We explored a couple of new sections of the woods this morning. Everyone got to pick a beech nut or two. We examined their spiny-looking shells and broke open a few to see the two, green seeds inside. Interesting mushrooms were popping up all over the place. The weirdest fungi we saw today were a kind of coral fungi that I think are called, “white worm coral” or (my favorite) fairy fingers! But they could also have been crown tipped coral. My pictures of it are blurred from the rain on my lens.
Yesterday a large, dead, branch fell from a tree not too far from where we were playing, so today I talked a lot about dead branches and dead trees. We practiced looking up before remaining in one place very long, checking to see whether there were any dead limbs above us. I always warn our explorers to never trust a dead branch with your full weight and to stay out of the woods in strong winds.
It was while we were checking out a new area that I noticed the most amazing interaction between 3 of the girls. One girl had walked away from her little group and was sitting on a log looking unhappy. Another girl (their evident leader) went to her and they talked for a few moments. The leader then went back to the group and spoke with one of her friends and they both went over to the girl sitting on the log. Using a kind and gentle voice, their leader encouraged the girls to talk out their conflict, and she gave them wording and support. And then? “I’m sorry I hurt your feelings. I didn’t mean to make you sad. Will you forgive me?” “Yes, I forgive you.” And all 3 girls hugged each other.

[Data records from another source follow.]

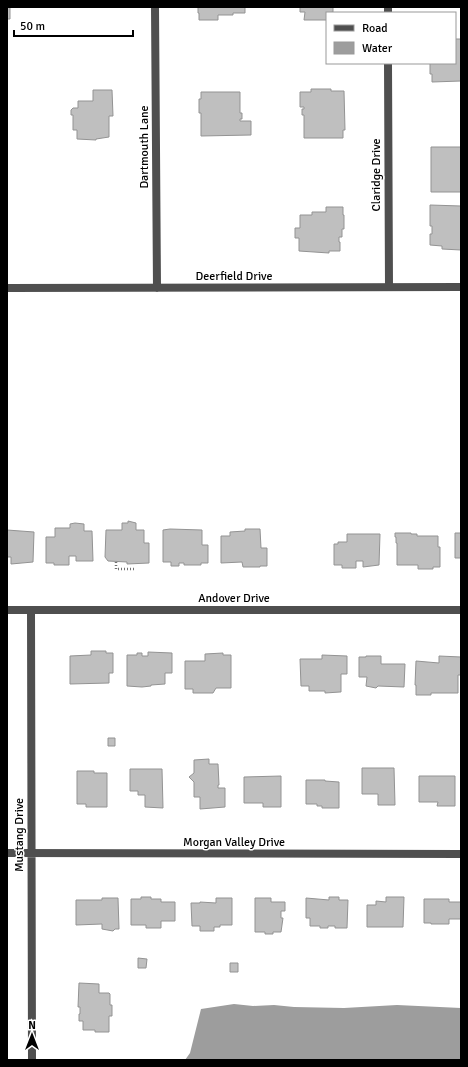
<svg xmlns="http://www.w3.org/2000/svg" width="468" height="1067" viewBox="0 0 468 1067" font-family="Signika,sans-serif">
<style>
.water{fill:#9d9d9d}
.building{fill:#bfbfbf;stroke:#939393}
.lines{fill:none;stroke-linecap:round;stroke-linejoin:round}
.path{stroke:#717171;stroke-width:2.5;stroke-dasharray:1 2;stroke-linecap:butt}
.minor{stroke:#4f4f4f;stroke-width:8}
.labels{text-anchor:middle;stroke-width:3;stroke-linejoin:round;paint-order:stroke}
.street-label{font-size:12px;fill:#000;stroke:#fff}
</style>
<rect width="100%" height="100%" fill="#fff"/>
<path class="water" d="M234,1004l19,2 21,-1 20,2 50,1 53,-3 64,3v52h-276l5,-7 11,-44z"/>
<path class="building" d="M7,7h3v12h-3z
M198,7h47v6h-12v2h-15v5h-19v-7h-1z
M300,7h33v5l-6,1v7h-23l1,-8h-5z
M455,39h6v42l-29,1v-8h-2v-11h25z
M311,89h20v2h13l1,39h-2v8h-39v-23h-2v-6h2v-2h-4v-15h11z
M93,90h19l1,26h-4v21l-13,2v1l-19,-1v-9h-4v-15h-2v-5l2,-2h5v-7h15z
M201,92h39v21h2v6h-2v2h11v14l-50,1v-23h-2v-14h2z
M431,147h30v45h-30z
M430,205l31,1v44l-19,-1v-3l-12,-1v-11h2v-8h-2z
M326,207h17v8h1v14h-2v8h-3v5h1v9h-11v2l-30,-2v-13h-4v-10h5v-13h12v-3h14z
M128,521l8,2v7h8v13h5v20l-22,1v-2l-19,-1 -3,-4 1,-27h16v-7h6z
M75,523l9,1v7h8l1,30h-17v-5h-7v9h-15v-2h-8v-26h9v-9h15v-4z
M170,529l32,1v15h6v18h-7v2h-17v-2h-5v3h-8v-4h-8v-32z
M245,529h15l1,19h6v18h-7v1h-17l-1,-5 -21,1v-27h9v-4l15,-1z
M7,530l27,2 -1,30 -22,2v-7h-4z
M395,533h16v1h6v2h21v11h2v20h-7v2h-15v-4h-21v-22h-1v-6h-1z
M455,533h6v25h-6z
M347,534h33l-1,31 -16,2v-6h-7v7h-14v-3h-8v-21h4v-2h9z
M91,651h15v2h7v20h-4v10l-39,1v-28l21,-1z
M148,652l24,1v20h-7v11l-14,1v1l-9,1 -15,-1v-31h10v-2h5v3h6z
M223,653v2h8v33h-15l-3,5h-20v-4h-8v-28h20v-7z
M322,655l25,1v18h-6v18h-1l-15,1v-2h-16v-5h-8l-1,-27h22z
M366,656h15v8h24l-1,23 -26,-1 -2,2 -10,-2 1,-9h-8v-20h7z
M439,656l22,1v18h-3v18h-27v2h-15v-10h-1l1,-24 23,2z
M108,738h7v8h-7z
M209,759v5h9l1,21h-1v3h7v19l-25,2v-12h-6v-15l-5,-5 5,-4v-13z
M362,768h32l1,37h-17v-11h-16z
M130,769h32l1,39 -18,-1v-12h-7v-4h-8z
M77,771h17v2h13v34h-21v-3h-9z
M281,776v31h-18v-4h-19v-26z
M419,776h36v30h-18l1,-4h-19z
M306,780h19v1l14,1v26h-17v-2h-5v-2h-11z
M141,897h10v2h10v3h14v19h-14v7h-15v-3h-15v-26h10z
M329,897h10v3h9l-1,28h-12v-2h-7v2h-8v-2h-10v-8h-4v-20l23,2z
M386,897h18l-1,30h-36v-22h9v-4l10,1z
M102,898h16l1,31h-4l-2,2 -11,-2v-5l-26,1v-25h26z
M216,898h16v27h-12v2h-6v4h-14v-5h-8l-1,-23h9v-1l16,1z
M255,898h16v4h14v9h-4v7h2l-2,14h-8v2h-8v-2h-10z
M424,899h25v3h12v17h-12v5h-18v-1h-7z
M138,958l9,1 -1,9h-8z
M230,963h8v9h-8z
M79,983l20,1v9h10l1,1v11h2v11h-3v16h-14v-2h-12v-9h-4v-7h1v-7h-2z"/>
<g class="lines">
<path class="path" d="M116,562v7h18"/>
<path class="minor" d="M155,7l2,281
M388,7v6
M388,63l1,224
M7,288l454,-1
M7,610h454
M31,610l1,450
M7,853l454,1"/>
</g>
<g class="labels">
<g class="street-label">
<text transform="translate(144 147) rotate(-90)" y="4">Dartmouth Lane</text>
<text transform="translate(376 175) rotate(-90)" y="4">Claridge Drive</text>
<text x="234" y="280">Deerfield Drive</text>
<text x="234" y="602">Andover Drive</text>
<text transform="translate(19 835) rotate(-90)" y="4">Mustang Drive</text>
<text x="234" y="846">Morgan Valley Drive</text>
</g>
</g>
<rect width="468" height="1067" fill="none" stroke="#000000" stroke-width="16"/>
<rect x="326" y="12" width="130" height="52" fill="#ffffff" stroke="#999999"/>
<rect x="334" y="25" width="20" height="6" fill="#4f4f4f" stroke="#999999"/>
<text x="362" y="32" font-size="12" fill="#000000">Road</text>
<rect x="334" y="42" width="20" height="12" fill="#9d9d9d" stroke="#999999"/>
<text x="362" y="52" font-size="12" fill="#000000">Water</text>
<g transform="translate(32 1035)" stroke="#ffffff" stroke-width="3" paint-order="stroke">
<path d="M0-3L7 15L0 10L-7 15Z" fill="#000000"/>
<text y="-6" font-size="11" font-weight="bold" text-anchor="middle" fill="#000000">N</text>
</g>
<path d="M14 30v6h119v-6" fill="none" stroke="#000000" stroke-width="2"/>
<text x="20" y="30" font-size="12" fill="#000000" stroke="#ffffff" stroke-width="3" paint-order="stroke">50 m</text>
</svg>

I was stunned. Their leader glanced at me and I smiled at her and told all three that I was so proud of them for their problem-solving and kindness toward each other.
With the older kids’ camp gone this session we went farther afield, so to speak, and discovered a much shallower and more easily accessed bend of our creek! I was grateful for this new space because it kept the kids interested for just a little bit longer when they were all sick of being wet. We splashed around in it for a little while and then headed back to our Meeting Log. The sky brightened even as the rain continued to fall and we returned to the field a bit early in case any parents guessed that we might need to end camp prematurely.

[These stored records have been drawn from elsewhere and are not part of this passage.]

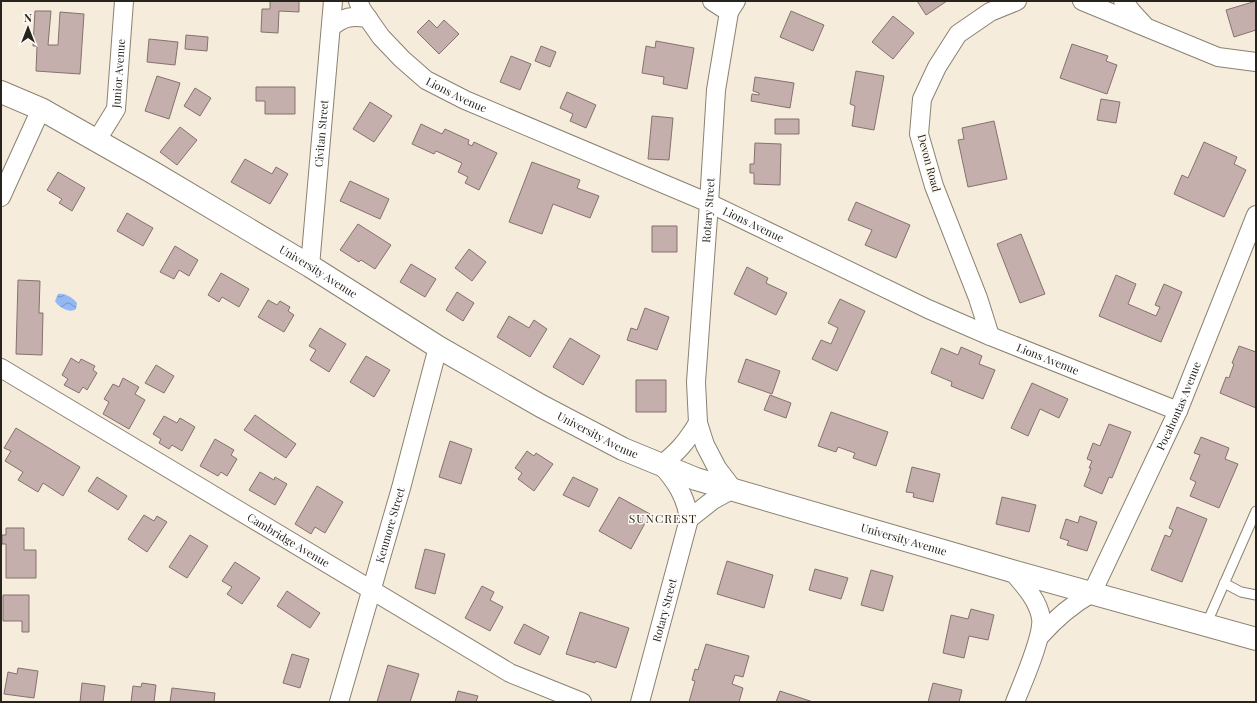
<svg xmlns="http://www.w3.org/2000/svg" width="1257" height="703" viewBox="0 0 1257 703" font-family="'Playfair Display',serif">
	<defs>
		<pattern id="water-waves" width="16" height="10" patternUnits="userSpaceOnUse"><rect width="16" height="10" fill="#93b8f4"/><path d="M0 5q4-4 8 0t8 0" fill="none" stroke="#7895c5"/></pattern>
	</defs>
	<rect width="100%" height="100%" fill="#f6ecdb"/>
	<path fill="url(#water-waves)" d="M58 294C65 293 73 298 77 303L76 309C70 314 58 307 55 301Z"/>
	<path fill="#c5afad" stroke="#85716f" d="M270 1H299V12L279 11 278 33 261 32 262 9H270Z
		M917 1H947L926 15Z
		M1256 1V30L1234 37 1226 10Z
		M35 11H51L48 45H58L60 12 84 14 80 74 36 71 37 46H33Z
		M791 11 824 25 813 51 780 37Z
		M893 16 914 33 893 59 872 42Z
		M429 20 437 28 444 20 459 34 439 54 417 32Z
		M186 35 208 37 207 51 185 49Z
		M149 39 178 42 175 65 147 62Z
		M656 41 694 48 687 89 663 84 664 77 642 73 646 46 655 48Z
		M1072 44 1108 56 1106 61 1117 65 1107 94 1060 78Z
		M541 46 556 52 550 67 535 61Z
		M511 56 531 64 520 90 500 82Z
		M856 71 884 76 874 130 852 126 855 106 850 104Z
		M157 76 180 83 169 119 145 111Z
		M755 77 794 83 790 108 751 101 752 94 759 95V93L753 91Z
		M256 87H295V114H265V101H256Z
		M195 88 211 98 200 116 184 106Z
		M567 92 596 105 586 128 570 121 573 114 560 108Z
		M1101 99 1120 102 1116 123 1097 120Z
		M370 102 392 116 374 142 353 129Z
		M652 116 673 118 669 160 648 159Z
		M775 119H799V134H775Z
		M994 121 1007 179 968 187 958 140 964 139 962 128Z
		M421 124 442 134 445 129 469 140 468 144 472 146 474 142 497 153 479 190 465 183 468 177 458 172 462 163 436 151 434 154 412 144Z
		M180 127 197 140 177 165 160 152Z
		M1204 142 1237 157 1234 164 1246 170 1224 217 1174 194 1182 175 1188 178Z
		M755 143 781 144 780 185 754 184V173H750V164H754Z
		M245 159 272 174 276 167 288 174 270 204 231 182Z
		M532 162 580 180 577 188 599 196 590 218 553 204 542 234 509 222Z
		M58 172 85 188 72 211 59 203 62 199 47 190Z
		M350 181 389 199 380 219 340 201Z
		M856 202 910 225 896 258 865 245 872 230 848 220Z
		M127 213 153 228 143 246 117 231Z
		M358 224 391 245 375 269 361 260 359 262 340 250Z
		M652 226H677V252H652Z
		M1021 234 1045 294 1020 303 997 244Z
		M175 246 198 260 189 276 179 270 174 279 160 272Z
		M469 249 486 262 472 281 455 268Z
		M411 264 436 279 425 297 400 282Z
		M747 267 768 278 766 283 787 293 776 315 734 294Z
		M221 273 249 289 239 307 222 297 219 302 208 295Z
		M1116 275 1136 284 1128 304 1156 316 1160 307 1155 305 1164 284 1182 292 1161 342 1099 316Z
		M18 280 40 281 39 313H43L42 355 16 354Z
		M457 292 474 303 463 321 446 310Z
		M840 299 865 311 837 371 812 359 821 340 831 344 838 328 828 323Z
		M268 300 277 305 280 301 290 307 288 311 294 315 284 332 258 317Z
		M645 308 669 317 657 350 627 340 631 328 637 330Z
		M509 316 529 328 534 320 547 329 530 357 497 337Z
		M320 328 346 344 329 372 310 360 316 350 309 346Z
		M570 338 600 356 583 385 553 367Z
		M1239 346 1256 352V408L1220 393 1226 377 1229 378 1234 364 1232 363Z
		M961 347 982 356 979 364 995 370 983 399 951 386 952 382 931 373 941 348 958 355Z
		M366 356 390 370 374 397 350 382Z
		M71 358 79 363 81 359 95 366 93 370 97 373 87 390 83 387 79 393 64 385 68 379 62 375Z
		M746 359 780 371 772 394 738 382Z
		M156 365 174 376 164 393 145 383Z
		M123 378 139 387 135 394 145 400 129 429 103 414 109 402 104 399 113 384 119 387Z
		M636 380H666V412H636Z
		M1032 383 1068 399 1059 418 1040 409 1028 436 1011 428Z
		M770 395 791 403 786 418 764 410Z
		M831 412 888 432 876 466 853 458 855 453 838 447 836 452 818 446Z
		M255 415 296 444 286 458 244 430Z
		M164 416 177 423 180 418 195 427 182 451 172 445 169 449 159 443 161 439 153 434Z
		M1109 424 1131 432 1112 478 1109 477 1102 494 1084 486 1091 468H1089L1092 461 1087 459 1093 443 1100 446Z
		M16 428 80 467 63 496 43 483 38 492 18 480 23 472 5 461 11 451 4 448Z
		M1201 437 1229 448 1225 459 1238 464 1219 508 1190 496 1196 482 1190 479 1200 455 1194 453Z
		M215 439 234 450 231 455 237 459 227 476 221 472 218 476 200 466Z
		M450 441 472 449 461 484 439 477Z
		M527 451 534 456 536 453 553 464 534 491 518 479 522 473 515 468Z
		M912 467 940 474 933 502 913 497 914 493 906 492Z
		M260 472 274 480 275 477 287 484 275 505 249 490Z
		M97 477 127 496 118 510 88 491Z
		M573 477 598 489 589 507 563 495Z
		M317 486 343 502 325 533 315 527 311 534 295 524Z
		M619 497 650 514 631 549 599 531Z
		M1002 497 1036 505 1029 532 996 524Z
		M1177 507 1207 519 1182 582 1151 570 1165 535 1170 537 1173 530 1169 528Z
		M144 515 154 521 157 516 167 522 147 552 128 539Z
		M1080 516 1097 522 1087 551 1067 545 1069 541 1060 538 1066 519 1078 523Z
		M6 528H24V550H36V578H6V544H2V535H6Z
		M190 535 208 546 187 578 169 567Z
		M425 549 445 554 435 594 415 588Z
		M727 561 773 575 764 608 717 594Z
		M235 562 260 578 242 604 227 594 232 587 222 581Z
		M815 569 848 578 841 599 809 590Z
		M871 570 893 576 883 611 861 605Z
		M482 586 494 592 490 600 503 607 490 631 465 618Z
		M287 591 320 613 310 628 277 606Z
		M3 595H29V632H22V621H3Z
		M971 609 994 615 988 640 969 636 964 658 943 653 951 615 968 619Z
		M580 612 629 628 616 668 596 661 595 663 566 654Z
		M524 624 549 637 540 655 514 643Z
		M706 644 749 656 743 677 735 675 732 684 743 688 739 702H689L695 681 692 680 695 669 698 670Z
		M292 654 309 659 300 688 283 683Z
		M388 665 419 674 410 702H377Z
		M18 668 38 671 34 698 4 694 8 672 17 674Z
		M82 683 105 686 103 702H80Z
		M142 683 156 685 154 702H131L133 686 141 687Z
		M933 683 962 690 959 702H928Z
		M172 688 215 693 214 702H170Z
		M458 691 478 696 476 702H455Z
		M780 691 813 702H776Z"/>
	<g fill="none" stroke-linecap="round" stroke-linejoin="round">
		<g stroke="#8a8171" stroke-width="11">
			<path id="lane" d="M1224 583 1241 592 1256 595
				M1206 625 1256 511"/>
		</g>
		<g stroke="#8a8171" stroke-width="20">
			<g id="street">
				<path id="s1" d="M358 1 362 10 381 37 402 59 426 80 465 100 709 203 928 309 990 336 1178 411"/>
				<path d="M712 1 729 12"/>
				<path d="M1082 1 1218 57 1256 62"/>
				<path d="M1123 1 1132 12 1144 25"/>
				<path d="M331 27C345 16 351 16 368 18"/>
				<path id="s2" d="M97 140 116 109 124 1"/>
				<path d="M1 197 41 109"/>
				<path id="s3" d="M310 266 333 1"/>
				<path d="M990 336 978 298 934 186 919 134 922 99 937 67 958 34 990 12 1017 1"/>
				<path id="s4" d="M1 368 510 673 582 702"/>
				<path id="s5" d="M689 519 713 500 733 489 717 468 705 445 698 423 696 382 709 203 716 90 729 12 736 1"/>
				<path d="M1012 571C1024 585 1038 600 1041 618 1044 635 1022 684 1015 702"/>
				<path id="s6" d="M1040 636C1056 618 1071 605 1092 593L1178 411 1256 215"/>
				<path id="s7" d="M339 702 401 488 438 347"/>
				<path id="s8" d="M640 702 689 519C686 497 676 481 661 465 678 452 687 441 698 423"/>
			</g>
		</g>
		<g stroke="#8a8171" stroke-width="24">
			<g id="secondary">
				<path id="s9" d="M1 92 41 109 152 172 310 266 438 347 541 406 623 449 696 479 1012 571 1256 639"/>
			</g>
		</g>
		<use href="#lane" stroke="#fff" stroke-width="9"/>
		<use href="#street" stroke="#fff" stroke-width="18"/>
		<use href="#secondary" stroke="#fff" stroke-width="22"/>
	</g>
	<g text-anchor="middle" stroke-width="3" stroke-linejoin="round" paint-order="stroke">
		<g font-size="11" fill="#27231d" stroke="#fefaf3">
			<text dy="4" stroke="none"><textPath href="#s2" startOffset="72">Junior Avenue</textPath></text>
			<text dy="4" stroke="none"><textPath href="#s1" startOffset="139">Lions Avenue</textPath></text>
			<text dy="4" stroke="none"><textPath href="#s3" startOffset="133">Civitan Street</textPath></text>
			<text transform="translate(929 163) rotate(75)" y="4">Devon Road</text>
			<text dy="4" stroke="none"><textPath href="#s5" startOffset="342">Rotary Street</textPath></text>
			<text dy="4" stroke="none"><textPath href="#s1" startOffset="463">Lions Avenue</textPath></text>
			<text dy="4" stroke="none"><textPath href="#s9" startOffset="365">University Avenue</textPath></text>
			<text dy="4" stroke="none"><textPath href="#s1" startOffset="787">Lions Avenue</textPath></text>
			<text dy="4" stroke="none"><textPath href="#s6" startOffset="274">Pocahontas Avenue</textPath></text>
			<text dy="4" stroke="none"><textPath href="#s9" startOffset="689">University Avenue</textPath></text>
			<text dy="4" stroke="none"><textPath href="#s7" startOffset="184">Kenmore Street</textPath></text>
			<text dy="4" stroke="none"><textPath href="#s9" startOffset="1013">University Avenue</textPath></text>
			<text dy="4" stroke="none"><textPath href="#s4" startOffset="335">Cambridge Avenue</textPath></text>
			<text dy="4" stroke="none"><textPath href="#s8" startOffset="95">Rotary Street</textPath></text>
		</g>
		<g font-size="12" letter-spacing="1" fill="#27231d" stroke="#fefaf3">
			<text x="663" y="523">SUNCREST</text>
		</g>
	</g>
	<rect width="1257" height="703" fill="none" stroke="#27231d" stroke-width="4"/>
	<g transform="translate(28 28)" stroke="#fefaf3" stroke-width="3" paint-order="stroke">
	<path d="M0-3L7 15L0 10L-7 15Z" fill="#27231d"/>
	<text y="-6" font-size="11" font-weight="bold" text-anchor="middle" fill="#27231d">N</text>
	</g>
</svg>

I invited anyone who felt like it to come with me for a walk down the road to look for black raspberries since we saw so many last week, but unfortunately a truck had come through this morning and mowed them all down. Nevertheless, to my great amusement, half of the group moved on to excitedly jumping up and down in the puddles along the edges of the road. How they could still be delighted by water when we were so deluged already was beyond me, but at that point I was happy for anything that took their minds off of being drenched to the skin. Even our fingers were all pruned up!
Thinking back on our session today I believe this group was uniquely suited to the situation we found ourselves in. They are an upbeat, happy, active, and connected little group of kids and it takes more than a couple hours of rain to dampen their spirits for long!